- **DOCUMENT SECTION**
---

The Spectacular Spider-Man #1 (December 1976)
"Twice Stings the Tarantula!"Gerry Conway-Sal Buscema/Mike Esposito
Doug: We received this review via email from Thomas F. Thomas had some thoughts on his mind regarding this first issue of a mag I've always simply called "Peter Parker"; the official name (according to various databases), as you see above, is The Spectacular Spider-Man. Whatever... I can guarantee anyone reading this that when I saw this mag on the spinner rack way back in the autumn after my 10th birthday, I couldn't say "Take my money!" fast enough. We'll see if Thomas feels the same way. Thanks, Thomas!
Thomas F.: Peter Parker, the Spectacular Spider-Man was Marvel’s third monthly Spider-Man title after The Amazing Spider-Man, which debuted in 1963, and Marvel Team-Up, which was launched in 1972. (A fourth Spider-Man title, Marvel Tales, was a reprint book that reproduced classic stories taken from The Amazing Spider-Man for newer readers who had missed the early issues of the 1960s the first time around.).
Some readers may have felt that a third monthly Spider-Man book was excessive, but bear in mind that Spider-Man was Marvel’s flagship character, and most fans couldn’t get enough of ol’ Spidey. Plus, other popular Marvel characters including the Hulk and Captain America were appearing in more than one regular monthly book. Hulk appeared in The Defenders and a reprint book of his own, Marvel Super Heroes; and Captain America appeared in The Avengers and the reprint books Marvel Super Action and Marvel Double Feature. This, of course, was in addition to their own individual books.

---

- **WORK INSTRUCTIONS**
1. Retype the Spectacular Spider-Man #1 review word for word, beginning at the words "The Spectacular Spider-Man #1" and stopping after "way. Thanks, Thomas!".
2. Extend the review of The Spectacular Spider-Man #1 from where it stops.
The records that come next are from a different source than the text.

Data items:
---

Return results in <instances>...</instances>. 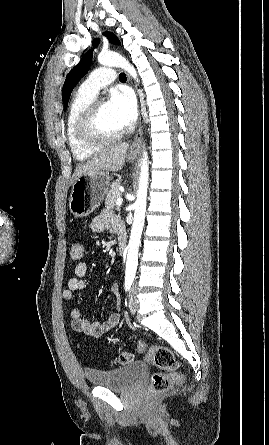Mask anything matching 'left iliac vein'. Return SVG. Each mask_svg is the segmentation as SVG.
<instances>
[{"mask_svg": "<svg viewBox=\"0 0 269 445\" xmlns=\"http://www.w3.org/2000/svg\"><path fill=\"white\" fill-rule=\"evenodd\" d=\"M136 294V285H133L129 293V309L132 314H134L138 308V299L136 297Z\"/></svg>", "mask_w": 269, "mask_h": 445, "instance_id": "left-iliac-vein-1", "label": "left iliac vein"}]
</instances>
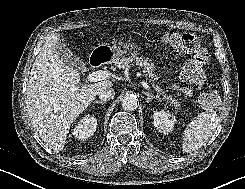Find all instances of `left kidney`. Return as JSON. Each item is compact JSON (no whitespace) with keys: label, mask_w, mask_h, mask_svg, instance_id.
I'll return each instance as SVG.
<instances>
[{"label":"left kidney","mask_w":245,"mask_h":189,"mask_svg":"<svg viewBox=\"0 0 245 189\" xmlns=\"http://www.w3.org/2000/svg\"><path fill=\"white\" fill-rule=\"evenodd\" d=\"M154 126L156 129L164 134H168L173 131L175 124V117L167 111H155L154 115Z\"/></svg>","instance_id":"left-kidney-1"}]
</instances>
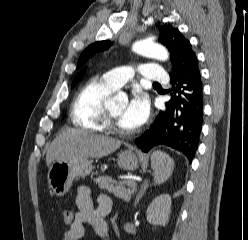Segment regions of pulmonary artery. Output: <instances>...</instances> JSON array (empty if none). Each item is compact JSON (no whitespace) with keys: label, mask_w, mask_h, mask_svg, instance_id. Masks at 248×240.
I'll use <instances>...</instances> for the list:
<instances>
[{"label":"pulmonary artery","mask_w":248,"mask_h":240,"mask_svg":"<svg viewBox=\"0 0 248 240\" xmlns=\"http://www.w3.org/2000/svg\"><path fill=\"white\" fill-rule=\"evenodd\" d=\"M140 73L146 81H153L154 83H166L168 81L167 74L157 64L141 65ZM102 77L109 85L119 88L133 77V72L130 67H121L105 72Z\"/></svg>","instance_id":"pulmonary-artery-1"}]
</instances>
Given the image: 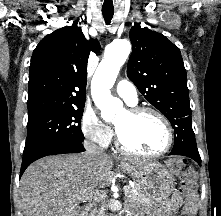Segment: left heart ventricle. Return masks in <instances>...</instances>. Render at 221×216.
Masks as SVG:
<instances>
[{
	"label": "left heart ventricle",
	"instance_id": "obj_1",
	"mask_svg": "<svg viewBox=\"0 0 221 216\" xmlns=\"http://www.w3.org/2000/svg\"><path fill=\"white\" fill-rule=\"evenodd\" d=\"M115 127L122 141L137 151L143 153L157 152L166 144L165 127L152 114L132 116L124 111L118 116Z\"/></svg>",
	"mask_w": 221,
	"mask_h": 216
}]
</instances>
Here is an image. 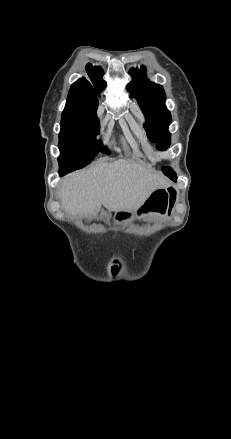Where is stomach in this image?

---

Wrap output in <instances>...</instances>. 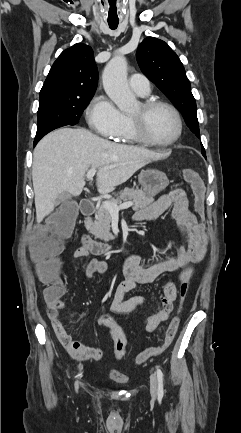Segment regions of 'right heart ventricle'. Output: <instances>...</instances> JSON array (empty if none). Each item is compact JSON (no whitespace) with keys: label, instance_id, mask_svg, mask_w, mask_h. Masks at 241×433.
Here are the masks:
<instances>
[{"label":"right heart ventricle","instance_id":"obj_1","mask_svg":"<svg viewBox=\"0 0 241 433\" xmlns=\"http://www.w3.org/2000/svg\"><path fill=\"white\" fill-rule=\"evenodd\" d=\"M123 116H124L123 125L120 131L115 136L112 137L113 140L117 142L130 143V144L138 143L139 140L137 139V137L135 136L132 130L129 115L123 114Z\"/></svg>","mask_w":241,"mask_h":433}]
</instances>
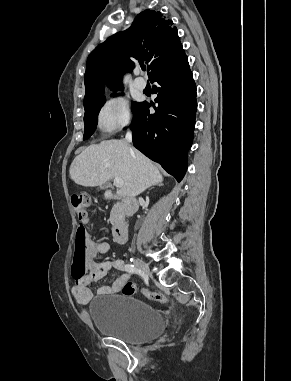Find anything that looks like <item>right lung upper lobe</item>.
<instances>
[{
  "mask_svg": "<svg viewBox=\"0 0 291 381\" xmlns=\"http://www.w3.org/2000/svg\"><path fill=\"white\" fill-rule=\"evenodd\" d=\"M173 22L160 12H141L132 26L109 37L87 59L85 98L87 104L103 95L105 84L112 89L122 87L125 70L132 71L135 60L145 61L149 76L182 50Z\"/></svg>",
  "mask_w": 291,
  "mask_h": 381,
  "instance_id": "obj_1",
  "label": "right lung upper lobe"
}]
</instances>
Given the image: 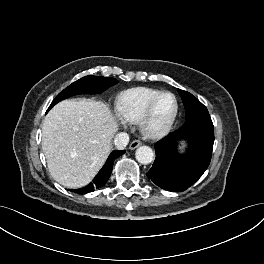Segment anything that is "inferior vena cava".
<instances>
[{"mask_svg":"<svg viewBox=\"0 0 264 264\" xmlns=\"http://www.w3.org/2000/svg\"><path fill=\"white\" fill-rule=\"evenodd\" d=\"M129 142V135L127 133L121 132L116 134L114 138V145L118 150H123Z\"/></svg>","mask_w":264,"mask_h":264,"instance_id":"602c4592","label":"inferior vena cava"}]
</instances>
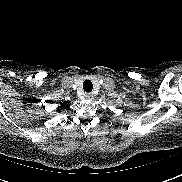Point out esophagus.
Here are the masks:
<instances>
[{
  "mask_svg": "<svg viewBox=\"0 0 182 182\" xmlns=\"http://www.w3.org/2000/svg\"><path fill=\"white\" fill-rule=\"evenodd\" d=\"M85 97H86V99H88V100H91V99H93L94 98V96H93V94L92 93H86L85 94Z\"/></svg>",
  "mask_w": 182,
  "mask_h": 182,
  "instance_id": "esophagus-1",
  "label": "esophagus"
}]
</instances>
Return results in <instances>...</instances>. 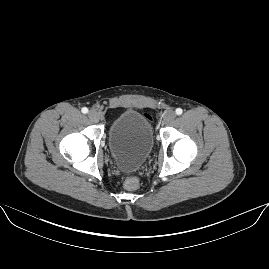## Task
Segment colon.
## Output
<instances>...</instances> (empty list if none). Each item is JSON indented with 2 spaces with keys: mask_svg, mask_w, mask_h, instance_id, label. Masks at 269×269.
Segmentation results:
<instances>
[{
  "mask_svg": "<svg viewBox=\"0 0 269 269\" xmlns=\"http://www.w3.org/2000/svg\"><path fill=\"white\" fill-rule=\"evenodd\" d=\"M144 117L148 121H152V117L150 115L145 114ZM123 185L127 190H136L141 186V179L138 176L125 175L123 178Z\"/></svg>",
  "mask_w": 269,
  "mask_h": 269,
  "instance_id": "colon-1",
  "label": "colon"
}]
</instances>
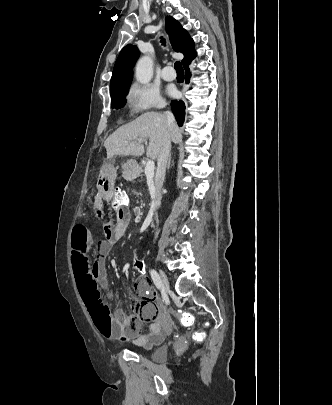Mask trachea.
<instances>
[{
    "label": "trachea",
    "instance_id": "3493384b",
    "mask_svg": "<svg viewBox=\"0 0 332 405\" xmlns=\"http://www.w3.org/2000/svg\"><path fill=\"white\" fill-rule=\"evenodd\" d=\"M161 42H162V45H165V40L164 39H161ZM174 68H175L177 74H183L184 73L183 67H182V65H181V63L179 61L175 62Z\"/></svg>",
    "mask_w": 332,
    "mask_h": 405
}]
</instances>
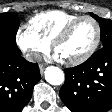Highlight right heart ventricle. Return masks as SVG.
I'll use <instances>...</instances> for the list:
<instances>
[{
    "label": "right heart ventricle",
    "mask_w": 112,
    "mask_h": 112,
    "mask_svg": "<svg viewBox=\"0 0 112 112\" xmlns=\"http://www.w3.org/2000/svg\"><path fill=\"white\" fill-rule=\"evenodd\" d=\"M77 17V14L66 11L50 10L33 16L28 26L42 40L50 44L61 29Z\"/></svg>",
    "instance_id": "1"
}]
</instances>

---

- **ANSWERS**
1.
The Spectacular Spider-Man #1 (December 1976)
"Twice Stings the Tarantula!"Gerry Conway-Sal Buscema/Mike Esposito
Doug: We received this review via email from Thomas F. Thomas had some thoughts on his mind regarding this first issue of a mag I've always simply called "Peter Parker"; the official name (according to various databases), as you see above, is The Spectacular Spider-Man. Whatever... I can guarantee anyone reading this that when I saw this mag on the spinner rack way back in the autumn after my 10th birthday, I couldn't say "Take my money!" fast enough. We'll see if Thomas feels the same way. Thanks, Thomas!

2.
Peter Parker, the Spectacular Spider-Man is a rather long title, in my opinion. It’s definitely a mouthful. Later on (as of issue #134) the title was truncated, omitting the first two words and modifying the title font so as to resemble that of The Amazing Spider-Man.
The first issue was scripted by Gerry Conway, responsible for a number of notable Spider-Man storylines in the 1970s, including the death of Gwen Stacy, the introduction of the Punisher, and the original Clone Saga.
Many people didn’t like the Clone Saga, perhaps because it seemed to stray too far into the realm of science fiction for a Spider-Man book, but as a sci-fi aficionado myself, I thought it was intriguing and entertaining. For such a young fellow (as Gerry Conway was in the 1970s—he started writing The Amazing Spider-Man in 1972 when he was only nineteen), his scripts are surprisingly good.
Interestingly, in a note midway through issue #1, Gerry Conway explained that characters and subplots in Peter Parker, the Spectacular Spider-Man would be coordinated and “overlap” with the events and situations occurring over in The Amazing Spider-Man, so that the two books would mesh together “in a carefully structured ballet.” Not a bad idea, and over the next two decades, this worked fairly well.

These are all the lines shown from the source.